A more relaxed (and common) approach is controlling the false discovery rate or FDR. The relaxation comes at the cost of a different interpretation: an FDR cutoff of 0.05 implies that no more than 5% of all the genes passing this threshold will be false positives. In the RNA-seq context, use of the FWER suggests a very low chance of any false positives in the result set, while the FDR suggests a very good chance of a small portion of false positives in the result set. The FDR is usually used in most genomics experiments, in part because it is more inclusive (true positives are less likely to be missed), and in part because these experiments often give so many positive results that interpretation depends on some sort of summarization based on known functional relationships (e.g. geneset analysis or pathway analysis) across the entire positive subset of genes, which is thought to be robust to the inclusion of a small proportion of false-positives. This is also the reason that, in many cases, researchers will use follow-on methods to corroborate interesting individual gene results from their FDR-based analysis. One very common, but relatively weak approach to corroboration, is using PCR on the same samples used in the RNA-seq analysis. This only controls for the effects of technical variation/error, but not for effects of biological variation in gene expression, and does not therefore constitute true independent corroboration, which requires biological samples other than those used in the initial FDR-based screen.
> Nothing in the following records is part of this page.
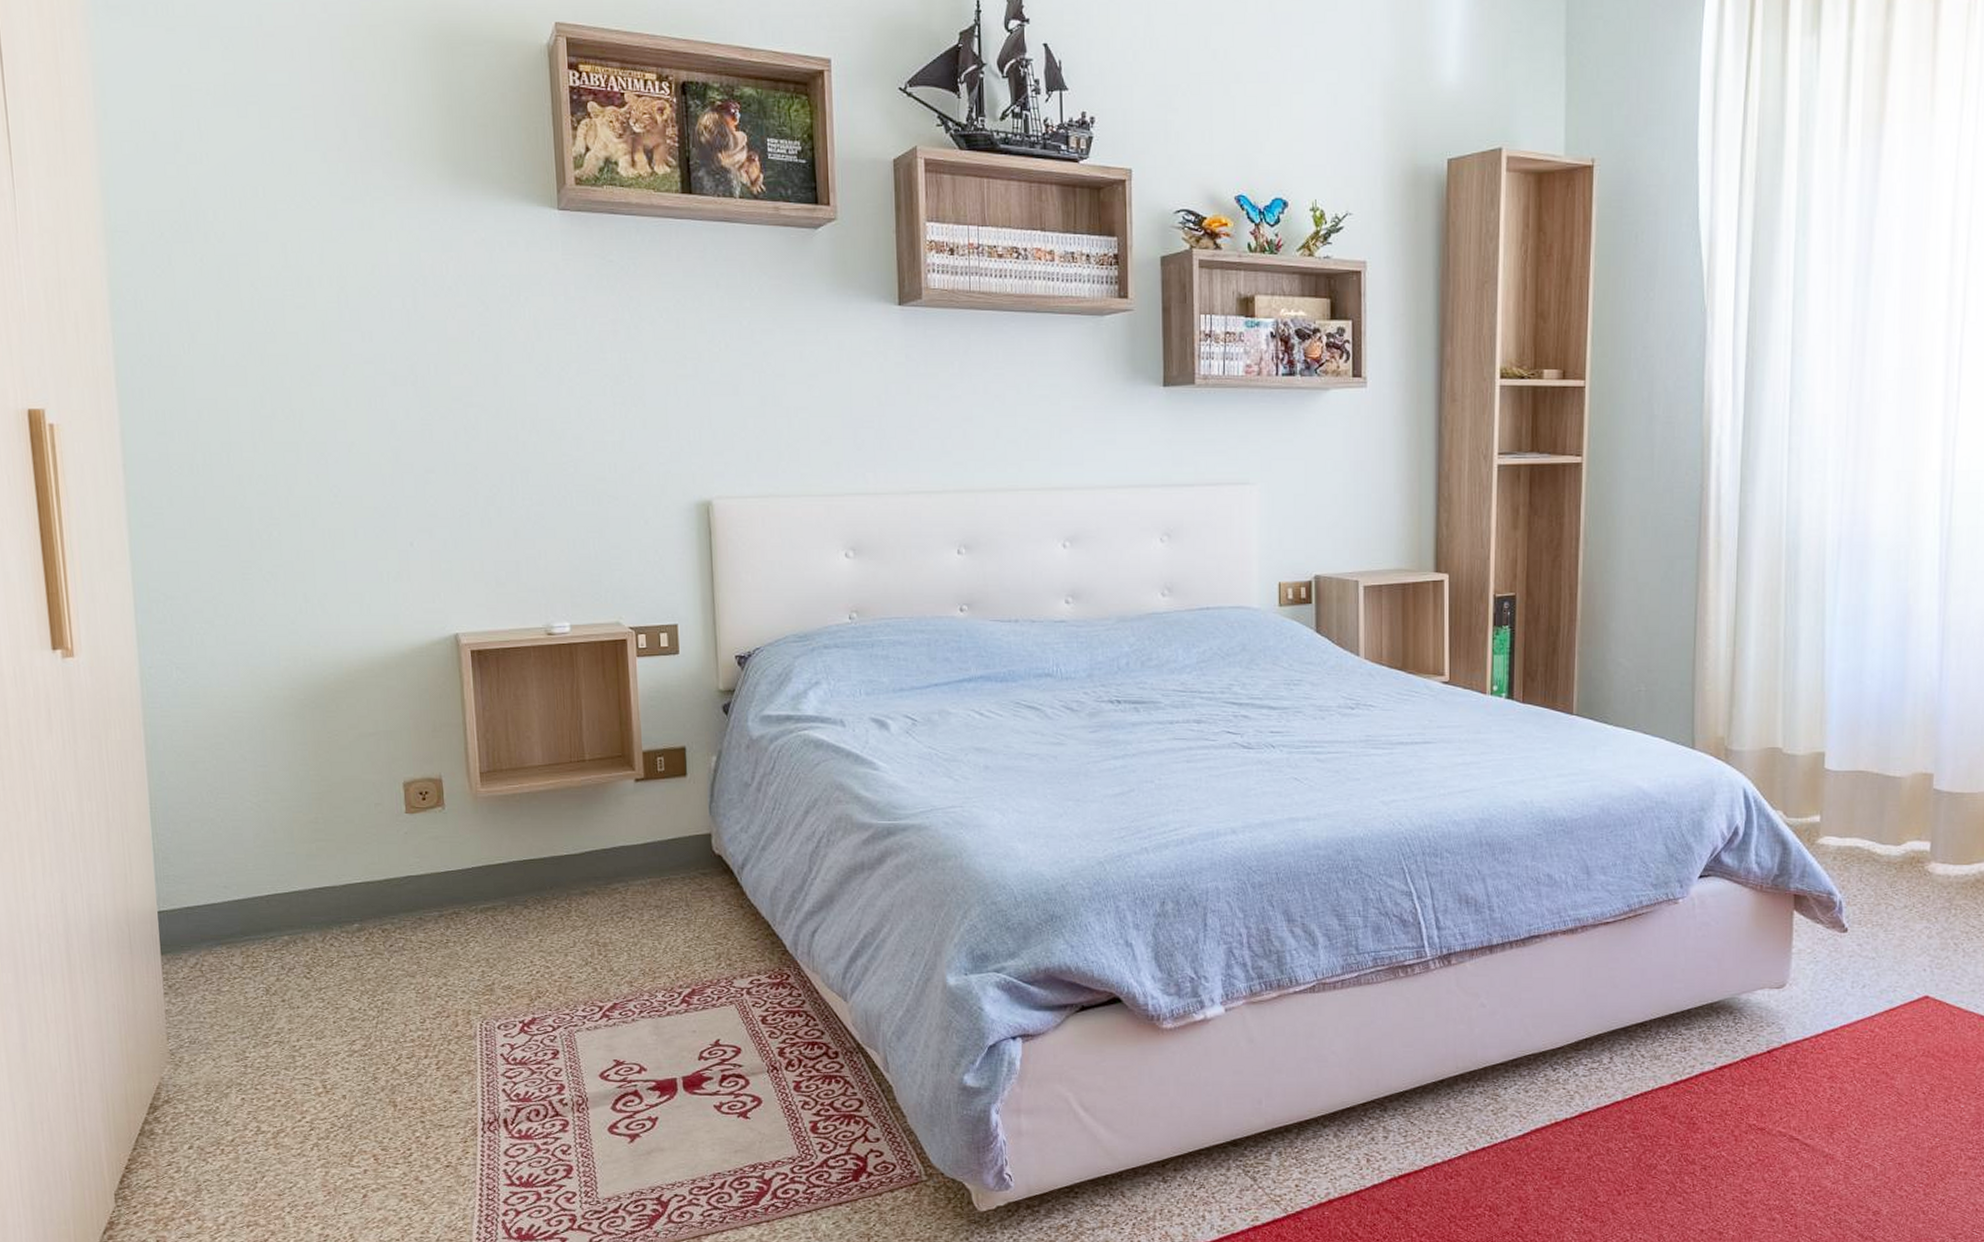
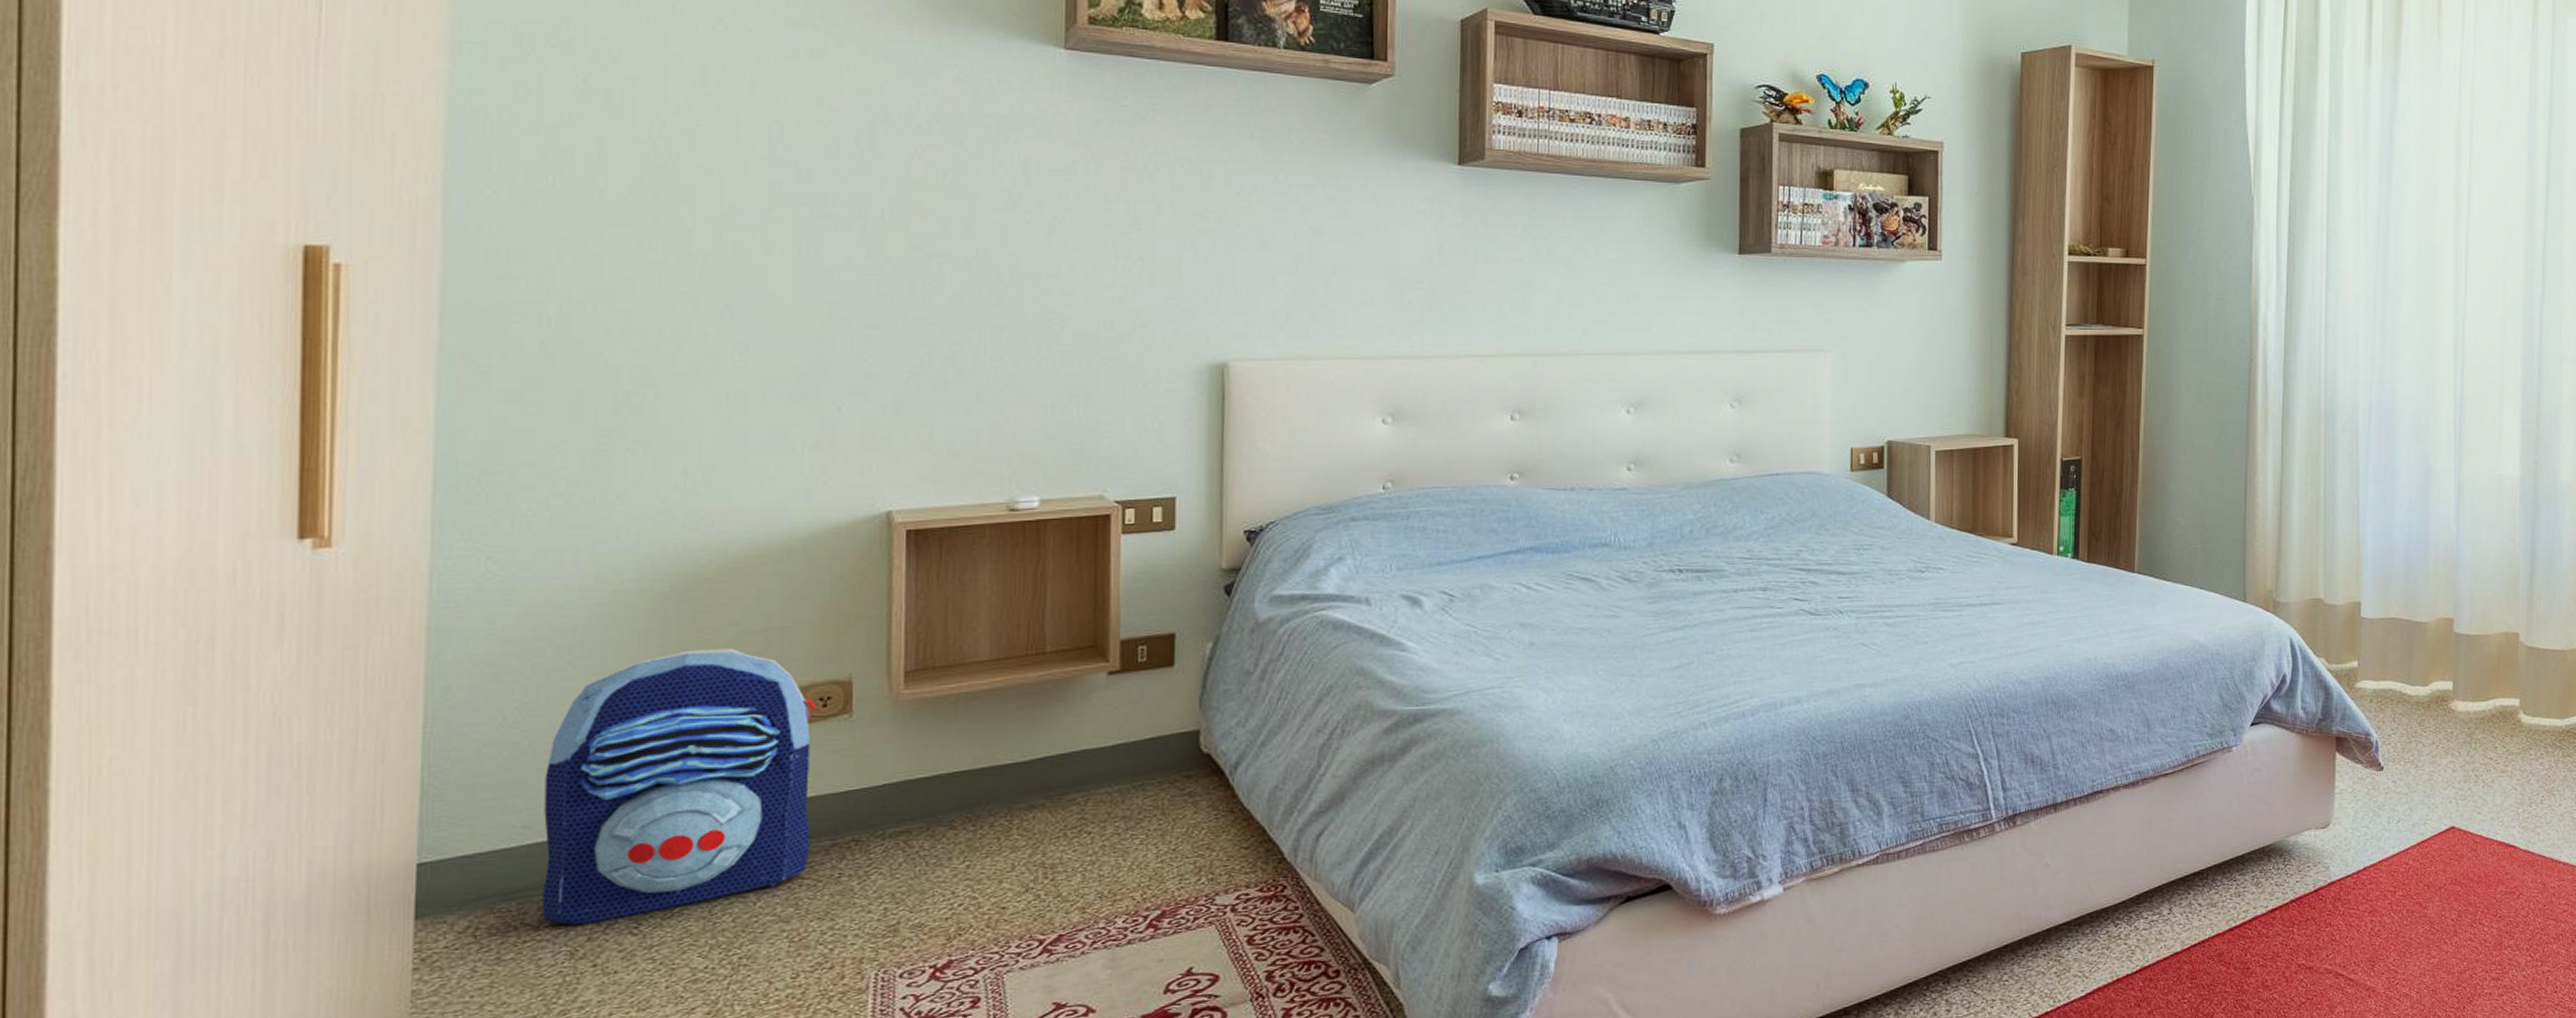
backpack: none [234,748,425,968] -> present [541,649,818,926]

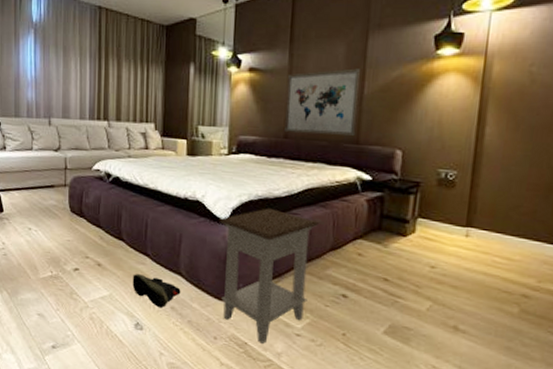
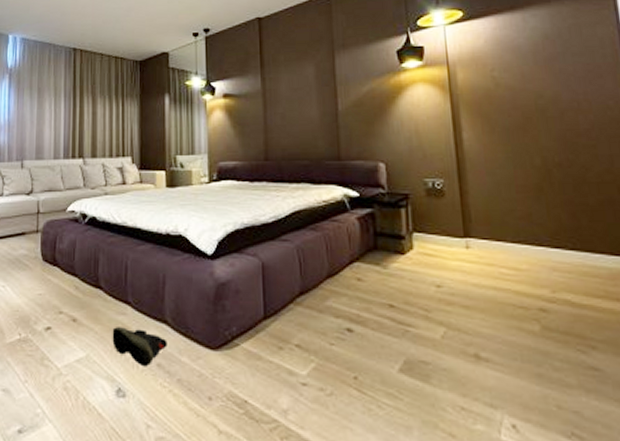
nightstand: present [219,208,318,345] -> none [204,236,310,401]
wall art: present [284,68,361,136] -> none [263,86,336,155]

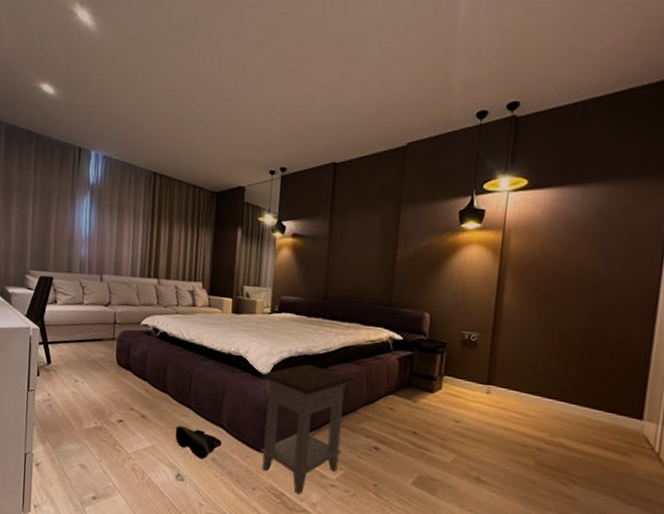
nightstand: none [204,236,310,401] -> present [260,364,353,496]

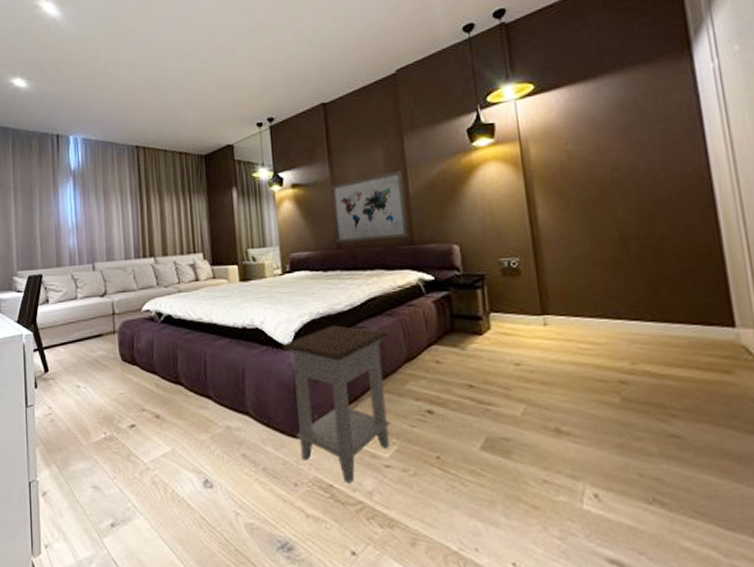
shoe: present [175,426,222,459] -> none [195,421,251,457]
wall art: none [324,237,394,299] -> present [332,170,409,244]

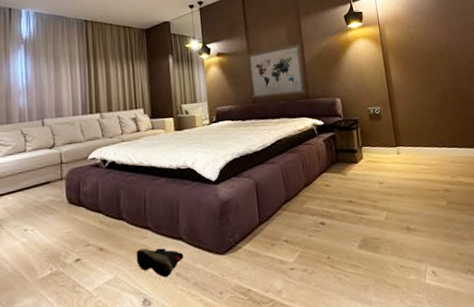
shoe: none [195,421,251,457] -> present [136,247,184,277]
nightstand: present [282,325,391,485] -> none [210,162,294,287]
The most common approach to FDR calculation is the Benjamini-Hochberg procedure, which is the most liberal but assumes each hypothesis (gene) is relatively independent from the others. An alternative approach, which should perform more reliably when there is a dependency between hypothesis tests, is the Benjamini-Yekutieli. Dependencies between hypothesis tests in RNA-seq experiments can arise due to coordinate regulation of different genes. That is, if one gene is positive, other genes which are similarly regulated will tend to be positive, so tests of differential expression for these genes are not independent of one another. The details of FDR calculation are outside the scope of this tutorial, but are well described in the publications we linked to above.

The software we demonstrate for differential expression analysis below are designed to deal with the issues of technical variation (via some type of between-sample normalization algorithm), sampling variation, biological variation and multiplicity of testing. They also employ similar ideas, 'borrowing' information across genes, to attenuate dispersion estimate problems that can plague experiments conducted with small sample sizes.